The beginning of 2024 brought minimum wage increases in 22 states, the latest instances of a decade-long trend, according to the National Employment Law Project, a nonprofit group which advocates for workers rights.
Meanwhile, the number of states with minimum wages set at $15 or more expanded this year, going from four including the state of Washington, California, Connecticut and Massachusetts as well as the District of Columbia to seven states as of Jan. 1, with Maryland, New Jersey, and New York State piling in. Joining these states by 2025 will be Delaware, Illinois and Rhode Island, with more anticipated by 2026, according to NELP.
These various initiatives and the labor activism behind the Fight for 15 are putting additional upward pressure on compensation across the labor force, which is hitting budgets and requiring finance leaders to make adjustments. Even workers making 30% more than minimum wage will expect a higher wage when the minimum wage goes up, according to Mark Poulson, finance transformation leader with PricewaterhouseCoopers US.
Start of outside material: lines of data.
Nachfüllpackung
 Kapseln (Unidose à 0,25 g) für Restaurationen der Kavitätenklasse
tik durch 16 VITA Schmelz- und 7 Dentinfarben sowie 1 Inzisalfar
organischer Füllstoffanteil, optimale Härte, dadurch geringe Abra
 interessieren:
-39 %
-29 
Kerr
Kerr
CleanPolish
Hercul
“As the wages of blue collar and hourly workers go up, white collar and specialized workers may expect a premium above the new higher minimum wage, causing companies to increase their pay to retain them and reinforcing the impact of maintaining margins through price increases,” Paulson said, in an emailed response to questions from CFO Dive.
CFOs who already experiencing minimum wage increases in their states, he said, passed a lot of the additional costs to the consumer, offsetting higher labor costs through increased prices or new fees. They also reduced service levels — having fewer front of the house staff in restaurants for example — and looked for ways to cut costs, like pulling back on marketing or reducing inventory levels for easier management. Observing their peers in other states, CFOs facing new minimum wage hikes will likely take similar actions, given cost concerns.
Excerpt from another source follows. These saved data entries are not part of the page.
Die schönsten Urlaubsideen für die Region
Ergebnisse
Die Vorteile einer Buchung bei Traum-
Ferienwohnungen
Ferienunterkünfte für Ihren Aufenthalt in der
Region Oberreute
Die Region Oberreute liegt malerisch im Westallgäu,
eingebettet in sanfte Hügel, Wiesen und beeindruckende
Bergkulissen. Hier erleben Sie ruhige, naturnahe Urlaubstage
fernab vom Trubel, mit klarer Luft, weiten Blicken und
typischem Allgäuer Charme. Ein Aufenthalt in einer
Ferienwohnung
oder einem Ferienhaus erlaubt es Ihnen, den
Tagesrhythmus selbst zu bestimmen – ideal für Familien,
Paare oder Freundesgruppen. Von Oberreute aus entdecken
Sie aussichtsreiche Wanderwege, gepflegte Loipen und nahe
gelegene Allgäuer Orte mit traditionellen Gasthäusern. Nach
At the same time, workers taking home higher minimum wage may still not see their pay keep up with inflation. “Inflation has increased so much and so fast that these measures are mostly smaller than inflation and unable to keep up...Because the minimum wage has been frozen for a long time, it is still lower than market rates,” Antonio Doblas-Madrid, an associate professor of economics at Michigan State University, wrote in a blog post last year.
Ballot initiatives to watch
Campaigns to raise the minimum wage remain ongoing in many states, particularly those centered around ballot initiatives, which have historically been one of the more successful ways to pass such raises.
Between 1996 and 2022, there have been 28 minimum wage increase measures on the ballot, of which about 92% passed, according to Ballotpedia. Currently, there are active campaigns in at least six states for similar initiatives that would enact general minimum wage increases, including: Alaska, California, Michigan, Missouri, Ohio, and Oklahoma, according to Ballotpedia.
Of these, California’s initiative is the only one that is actually certified to go to the voters this November. The California measure, which comes right on the heels of another recent increase that saw fast food workers getting $20 an hour and healthcare workers getting $25, would increase the general minimum wage from $16 to $18 an hour.
If passed, California would take the crown from Washington, D.C. for highest minimum wage in the country, as the nation’s capital currently has theirs set at $17 an hour. Underscoring the role of activism in such campaigns, the CA effort had significant backing from a group called Working Hero PAC, the organization of entrepreneur and organizer Joe Sanberg.
Other initiatives, however, are less certain due to litigation. For example, a Michigan initiative, which would raise the minimum wage by a dollar a year until reaching $15 by 2027, is currently locked in a court battle over its language despite collecting the required signatures.
All of this is leaving CEOs and CFOs feeling the pressure to raise their employees’ wages. A quarterly survey by the Conference Board and Business Council last year found that roughly three out of every four CEOs (74%) planned to boost wages by at least 3% this year, with most top executives identifying wage growth as the sharpest spur to inflation during the coming 18 months, CFO Dive previously reported.